Indonesia is limiting single ownership of domestic financial institutions to 40% under new rules but with certain exceptions.
Bank Indonesia, the banking regulator, said financial institutions can hold up to 40% of local banks. Non-financial institutions can hold up to 30% and individuals, 20%. The limits do not apply to state-owned banks, however.
Approval from BI is required in all cases. Owners will still need to have 20% listed after five years. Foreign entities were previously allowed ownership of up to 99%.
To own more than 40% of a local bank, the owning bank must obtain BI approval; must be publicly-listed and fulfill minimum capital obligations according to its risk profile.
The owning bank must also have more than 6% of tier-1 capital and be committed to holding the purchased bank for a certain amount of time, according to a regulation signed July 13.
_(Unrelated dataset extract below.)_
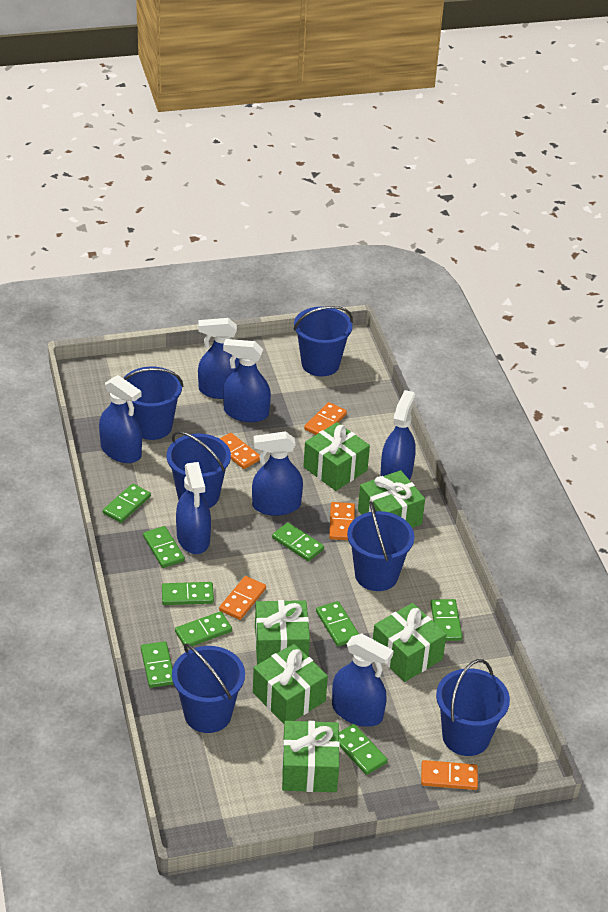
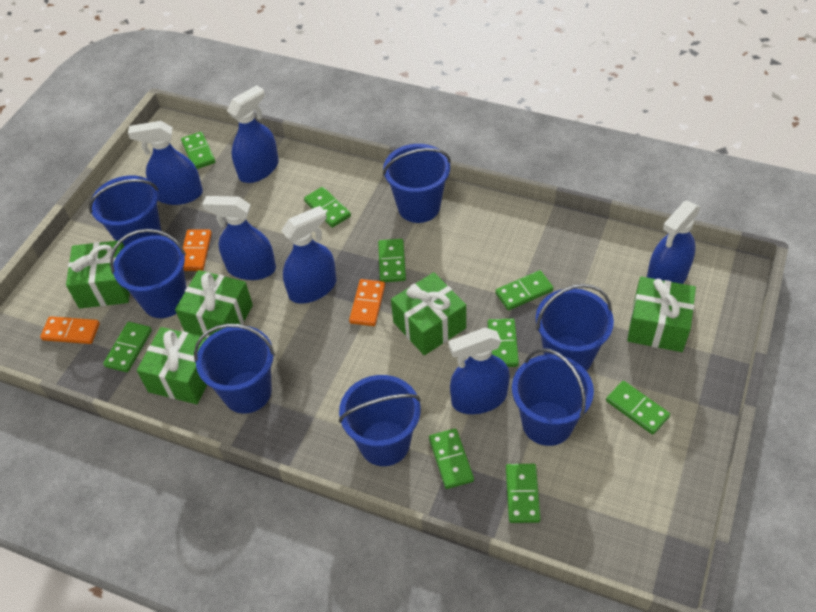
blue bucket: [123,367,183,440] [167,431,231,508] [172,643,245,733] [294,306,353,376] [347,501,414,591] [436,659,510,756] = 6 -> [89,175,162,247] [110,229,186,318] [194,324,275,414] [339,375,421,466] [383,144,451,223] [512,348,594,446] [536,284,614,371] = 7
blue spray bottle: [99,375,142,463] [176,462,211,554] [198,318,239,399] [223,339,271,422] [252,431,303,516] [332,634,394,727] [380,390,416,480] = 7 -> [128,121,203,205] [202,196,276,280] [227,85,279,183] [281,206,336,304] [448,328,510,414] [647,200,701,284] = 6
green gift: [253,644,328,724] [255,600,310,665] [282,721,340,792] [303,422,370,491] [358,470,425,528] [373,603,447,682] = 6 -> [66,240,130,308] [137,327,207,404] [175,270,253,338] [391,272,466,355] [627,277,696,352] = 5
orange domino: [219,576,266,620] [220,433,260,469] [304,402,347,435] [329,502,355,540] [421,760,478,790] = 5 -> [40,316,100,344] [183,230,212,271] [349,279,385,326] = 3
The foreign bank must obtain a recommendation from its local financial institution authority. Following the implementation of the regulation, the purchased bank will need to sell off at least 20% of its shares to the public within five years of the acquisition.
Under the new rule, existing majority owners failing to meet BI's top standards for financial health will have to reduce their stakes to comply with the limit by January 2019.
Bankers said the regulator had balanced the need for financial health in the sector and a demand by nationalist politicians to limit foreign ownership against the industry's concerns that a lack of exemptions would stop future investment.
The new rules are likely to benefit Singapore's DBS, which embarked on the biggest ever takeover of an Indonesian company three months ago by making a bid to buy Bank Danamon.